Engine digital thermometer
There is a well known problem in the defender’s original thermometer. The thermometer is electrical and in order for it to work well it needs a good ground connection to the chassis. Heavy consumers of an electric current like the high headlights and the air conditioner blowers make the thermometer show a high value, that settles when the lights turned off. Those sides affects together with the fact that the original thermometer is not sensitive enough causes a situation when you can’t trust the value on the original thermometer.
That was the reason that pushed me into this little project. I wanted another thermometer, more accurate and trustable. My first thoughts were to add a mechanical thermometer of a tractor. Then a temperature controller of an old retired machine rolled in to my hands. The controller has a display that I used as a thermometer, entry voltage of 12 Volts DC, entrance to thermocouple (the measuring unit) and an exit of two internal relays that can operate any electrical device- in our case I used it to operate a simple buzzer.
The temperature tracker is a thermocouple in a shape of a ring. External diameter is 15mm and the cord is 2 meters long. When you order a thermocouple, specify that it should be the kind that fits the controller, my type was “J isolated”.
Most of the thermocouples in the industry don’t isolate the thermocouple. These types of thermocouples will not fit to a car where the chassis grounded.
That causes problems and actually the controller did not work and showed a fault message until I solved that isolation problem.
The thermocouple is connected to the block of the engine, using a screw in the center of the ring.
For the installation of the controller I made on a special bracket for all the switches that I added, as you can see in the picture above.
From electricity point of view the connection is pretty simple:
Foot #9 – gets the minus (-)
Foot # 8 – gets the plus (+) after the switch and sends the (+) also to the buzzer’s positive leg.
Foot # 11 and 12 – gets the lines from the thermocouple (and if the reading doesn’t make any sense – switch them)
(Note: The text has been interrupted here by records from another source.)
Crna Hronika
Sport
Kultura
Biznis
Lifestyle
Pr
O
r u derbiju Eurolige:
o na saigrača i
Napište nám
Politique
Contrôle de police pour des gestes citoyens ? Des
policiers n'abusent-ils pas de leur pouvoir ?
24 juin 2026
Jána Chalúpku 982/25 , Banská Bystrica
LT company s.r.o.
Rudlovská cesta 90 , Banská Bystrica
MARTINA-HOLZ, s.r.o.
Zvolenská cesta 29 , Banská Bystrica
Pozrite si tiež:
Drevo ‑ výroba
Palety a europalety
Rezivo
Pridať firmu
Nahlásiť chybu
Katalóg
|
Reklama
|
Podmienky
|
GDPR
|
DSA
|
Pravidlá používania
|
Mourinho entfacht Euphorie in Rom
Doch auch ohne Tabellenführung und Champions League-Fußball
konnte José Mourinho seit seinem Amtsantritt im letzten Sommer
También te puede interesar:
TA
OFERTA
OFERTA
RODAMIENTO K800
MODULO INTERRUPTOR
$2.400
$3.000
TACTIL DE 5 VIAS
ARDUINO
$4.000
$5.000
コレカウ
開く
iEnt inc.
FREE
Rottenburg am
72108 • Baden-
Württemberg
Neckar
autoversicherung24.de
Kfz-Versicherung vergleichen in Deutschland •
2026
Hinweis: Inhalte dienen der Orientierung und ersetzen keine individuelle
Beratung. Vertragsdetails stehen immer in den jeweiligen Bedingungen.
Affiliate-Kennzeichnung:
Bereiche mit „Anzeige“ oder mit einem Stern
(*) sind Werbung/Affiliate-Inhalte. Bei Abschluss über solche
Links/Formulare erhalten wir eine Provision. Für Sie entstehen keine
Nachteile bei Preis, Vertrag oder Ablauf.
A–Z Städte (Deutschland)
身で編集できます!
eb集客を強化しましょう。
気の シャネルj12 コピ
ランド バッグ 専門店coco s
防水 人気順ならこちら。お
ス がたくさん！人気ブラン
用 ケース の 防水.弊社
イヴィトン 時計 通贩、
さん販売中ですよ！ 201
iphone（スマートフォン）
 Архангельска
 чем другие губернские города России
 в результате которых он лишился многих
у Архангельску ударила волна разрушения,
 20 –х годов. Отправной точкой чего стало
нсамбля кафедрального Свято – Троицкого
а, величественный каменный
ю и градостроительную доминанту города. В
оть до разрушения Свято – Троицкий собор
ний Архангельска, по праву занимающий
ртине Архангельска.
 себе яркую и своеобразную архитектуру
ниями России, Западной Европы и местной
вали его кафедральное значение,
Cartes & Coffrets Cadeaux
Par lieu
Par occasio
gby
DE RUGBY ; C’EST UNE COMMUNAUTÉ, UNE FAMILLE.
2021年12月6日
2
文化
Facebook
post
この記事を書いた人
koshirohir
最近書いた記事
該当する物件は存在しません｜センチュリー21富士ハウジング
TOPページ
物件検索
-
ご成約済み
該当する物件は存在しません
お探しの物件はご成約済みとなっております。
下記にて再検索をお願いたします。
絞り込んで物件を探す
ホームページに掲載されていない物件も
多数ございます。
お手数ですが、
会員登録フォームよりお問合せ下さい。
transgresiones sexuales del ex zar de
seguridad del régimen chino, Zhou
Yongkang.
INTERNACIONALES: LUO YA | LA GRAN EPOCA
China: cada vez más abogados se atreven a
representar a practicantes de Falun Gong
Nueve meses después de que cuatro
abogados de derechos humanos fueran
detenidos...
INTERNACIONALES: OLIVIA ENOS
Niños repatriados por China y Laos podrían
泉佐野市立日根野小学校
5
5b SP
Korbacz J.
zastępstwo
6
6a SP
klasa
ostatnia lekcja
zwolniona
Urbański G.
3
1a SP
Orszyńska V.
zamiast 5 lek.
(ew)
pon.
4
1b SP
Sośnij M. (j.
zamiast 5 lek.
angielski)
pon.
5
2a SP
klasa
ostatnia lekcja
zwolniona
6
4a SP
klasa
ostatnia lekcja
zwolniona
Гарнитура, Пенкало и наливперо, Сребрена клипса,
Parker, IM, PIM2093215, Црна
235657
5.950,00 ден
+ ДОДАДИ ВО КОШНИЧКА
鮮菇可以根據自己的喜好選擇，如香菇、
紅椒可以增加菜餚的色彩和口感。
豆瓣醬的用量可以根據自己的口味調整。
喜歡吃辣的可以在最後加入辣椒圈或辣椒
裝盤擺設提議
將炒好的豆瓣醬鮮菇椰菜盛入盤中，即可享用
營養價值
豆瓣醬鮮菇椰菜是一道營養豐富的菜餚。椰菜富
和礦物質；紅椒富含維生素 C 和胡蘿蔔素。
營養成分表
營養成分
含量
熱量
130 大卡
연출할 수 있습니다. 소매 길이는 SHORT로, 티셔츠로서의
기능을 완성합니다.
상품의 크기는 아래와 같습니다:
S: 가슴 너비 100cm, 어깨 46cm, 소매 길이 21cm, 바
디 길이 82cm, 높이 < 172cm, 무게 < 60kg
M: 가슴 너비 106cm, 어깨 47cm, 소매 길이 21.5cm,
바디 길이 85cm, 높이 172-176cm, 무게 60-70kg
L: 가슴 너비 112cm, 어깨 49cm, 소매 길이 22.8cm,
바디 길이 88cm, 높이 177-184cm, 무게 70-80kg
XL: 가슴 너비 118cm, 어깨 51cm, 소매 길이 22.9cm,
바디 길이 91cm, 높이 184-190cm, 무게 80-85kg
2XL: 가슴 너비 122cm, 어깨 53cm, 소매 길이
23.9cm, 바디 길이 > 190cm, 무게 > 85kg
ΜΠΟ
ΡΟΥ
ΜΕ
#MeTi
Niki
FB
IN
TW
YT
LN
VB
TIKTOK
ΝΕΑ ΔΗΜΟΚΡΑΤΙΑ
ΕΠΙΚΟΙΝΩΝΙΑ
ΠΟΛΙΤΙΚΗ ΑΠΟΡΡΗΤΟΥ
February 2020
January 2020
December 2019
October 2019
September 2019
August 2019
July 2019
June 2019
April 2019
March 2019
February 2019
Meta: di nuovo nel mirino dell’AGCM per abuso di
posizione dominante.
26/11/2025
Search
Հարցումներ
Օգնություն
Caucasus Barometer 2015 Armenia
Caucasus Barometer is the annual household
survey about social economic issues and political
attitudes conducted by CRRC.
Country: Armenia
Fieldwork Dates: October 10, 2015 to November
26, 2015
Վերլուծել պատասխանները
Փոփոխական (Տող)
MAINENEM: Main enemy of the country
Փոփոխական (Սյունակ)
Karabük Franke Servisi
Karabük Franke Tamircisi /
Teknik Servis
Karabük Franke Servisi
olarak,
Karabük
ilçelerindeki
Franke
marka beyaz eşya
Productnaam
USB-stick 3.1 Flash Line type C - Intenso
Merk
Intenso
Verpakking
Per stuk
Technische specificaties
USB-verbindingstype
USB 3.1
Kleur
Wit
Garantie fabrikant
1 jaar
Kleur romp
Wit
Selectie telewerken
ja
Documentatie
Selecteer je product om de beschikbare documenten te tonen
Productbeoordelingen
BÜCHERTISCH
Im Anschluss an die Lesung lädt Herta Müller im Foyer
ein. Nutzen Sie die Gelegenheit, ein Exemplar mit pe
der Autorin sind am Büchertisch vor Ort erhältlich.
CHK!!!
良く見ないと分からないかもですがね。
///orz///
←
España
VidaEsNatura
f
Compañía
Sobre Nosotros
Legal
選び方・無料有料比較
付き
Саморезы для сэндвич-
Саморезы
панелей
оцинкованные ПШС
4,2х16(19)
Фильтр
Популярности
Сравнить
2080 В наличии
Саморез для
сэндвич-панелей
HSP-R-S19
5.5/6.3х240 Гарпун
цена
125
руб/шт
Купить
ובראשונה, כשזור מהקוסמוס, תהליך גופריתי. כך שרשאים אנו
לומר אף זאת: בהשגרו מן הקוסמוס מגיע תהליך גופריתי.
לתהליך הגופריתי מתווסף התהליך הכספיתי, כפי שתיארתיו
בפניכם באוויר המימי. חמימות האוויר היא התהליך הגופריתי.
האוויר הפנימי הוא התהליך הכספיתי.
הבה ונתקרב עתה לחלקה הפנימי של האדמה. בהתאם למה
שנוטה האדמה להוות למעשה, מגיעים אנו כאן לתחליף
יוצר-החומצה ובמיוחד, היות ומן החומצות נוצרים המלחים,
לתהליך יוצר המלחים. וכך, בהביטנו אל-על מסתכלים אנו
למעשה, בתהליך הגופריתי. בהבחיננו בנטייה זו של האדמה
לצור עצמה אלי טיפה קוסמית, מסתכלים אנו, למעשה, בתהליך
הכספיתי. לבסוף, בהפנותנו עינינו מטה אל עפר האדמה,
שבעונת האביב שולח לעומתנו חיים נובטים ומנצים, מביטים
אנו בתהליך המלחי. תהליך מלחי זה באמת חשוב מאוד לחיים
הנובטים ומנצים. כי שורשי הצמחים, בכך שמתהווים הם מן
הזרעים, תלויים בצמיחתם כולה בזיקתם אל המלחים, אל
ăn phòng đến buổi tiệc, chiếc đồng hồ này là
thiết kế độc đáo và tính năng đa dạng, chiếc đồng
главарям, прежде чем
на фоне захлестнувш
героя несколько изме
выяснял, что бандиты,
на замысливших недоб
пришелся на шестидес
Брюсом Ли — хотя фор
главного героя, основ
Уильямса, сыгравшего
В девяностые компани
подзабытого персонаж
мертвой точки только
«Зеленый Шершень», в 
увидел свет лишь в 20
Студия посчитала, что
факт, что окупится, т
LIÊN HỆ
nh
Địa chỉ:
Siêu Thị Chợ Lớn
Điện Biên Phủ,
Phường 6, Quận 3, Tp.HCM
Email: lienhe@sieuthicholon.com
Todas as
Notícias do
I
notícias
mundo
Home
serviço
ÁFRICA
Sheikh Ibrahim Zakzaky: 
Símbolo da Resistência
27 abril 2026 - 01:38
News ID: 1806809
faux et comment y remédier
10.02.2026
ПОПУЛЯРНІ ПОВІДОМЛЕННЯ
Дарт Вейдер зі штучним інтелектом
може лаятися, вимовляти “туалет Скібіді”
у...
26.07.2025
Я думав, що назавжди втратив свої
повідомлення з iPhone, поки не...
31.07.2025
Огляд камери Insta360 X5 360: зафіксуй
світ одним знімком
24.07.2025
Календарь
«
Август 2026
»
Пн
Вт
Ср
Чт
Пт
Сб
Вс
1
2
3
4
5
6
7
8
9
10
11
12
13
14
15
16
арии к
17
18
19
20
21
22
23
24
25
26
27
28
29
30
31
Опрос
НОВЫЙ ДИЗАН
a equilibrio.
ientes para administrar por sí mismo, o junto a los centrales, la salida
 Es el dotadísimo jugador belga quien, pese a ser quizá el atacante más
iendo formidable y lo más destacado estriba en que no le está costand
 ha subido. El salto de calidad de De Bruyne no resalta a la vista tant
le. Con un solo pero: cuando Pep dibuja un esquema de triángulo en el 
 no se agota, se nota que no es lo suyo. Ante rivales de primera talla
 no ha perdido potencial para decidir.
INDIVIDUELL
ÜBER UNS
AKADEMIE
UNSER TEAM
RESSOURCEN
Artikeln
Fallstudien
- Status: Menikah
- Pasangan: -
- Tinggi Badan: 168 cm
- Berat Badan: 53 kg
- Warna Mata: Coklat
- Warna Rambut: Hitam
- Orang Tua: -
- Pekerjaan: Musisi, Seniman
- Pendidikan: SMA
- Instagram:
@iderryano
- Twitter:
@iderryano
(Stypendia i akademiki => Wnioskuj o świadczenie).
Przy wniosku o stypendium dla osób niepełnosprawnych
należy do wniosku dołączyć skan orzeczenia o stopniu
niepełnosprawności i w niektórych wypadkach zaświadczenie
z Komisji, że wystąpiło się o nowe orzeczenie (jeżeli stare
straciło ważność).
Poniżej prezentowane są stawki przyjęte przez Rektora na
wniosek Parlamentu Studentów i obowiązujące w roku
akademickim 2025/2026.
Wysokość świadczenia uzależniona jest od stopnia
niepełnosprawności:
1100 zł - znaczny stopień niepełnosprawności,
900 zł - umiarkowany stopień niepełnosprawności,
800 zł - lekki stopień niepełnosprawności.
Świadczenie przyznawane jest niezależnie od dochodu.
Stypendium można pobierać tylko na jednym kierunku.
Foots #3 connects to the buzzer’s negative (relay controlled) leg.
In addition there is a bridge from the controllers minus (in our case #9) to foot # 2 – the relay’s “active” foot.
The temperature measured in a usual drive is between 82 to 86 c degrees.
And this is how I adjusted the temperature in witch the buzzer is set to 95 degrees.
That already proved to alert before a real damage happened.



1997 Land-Rover Defender 110, TDI300 engine.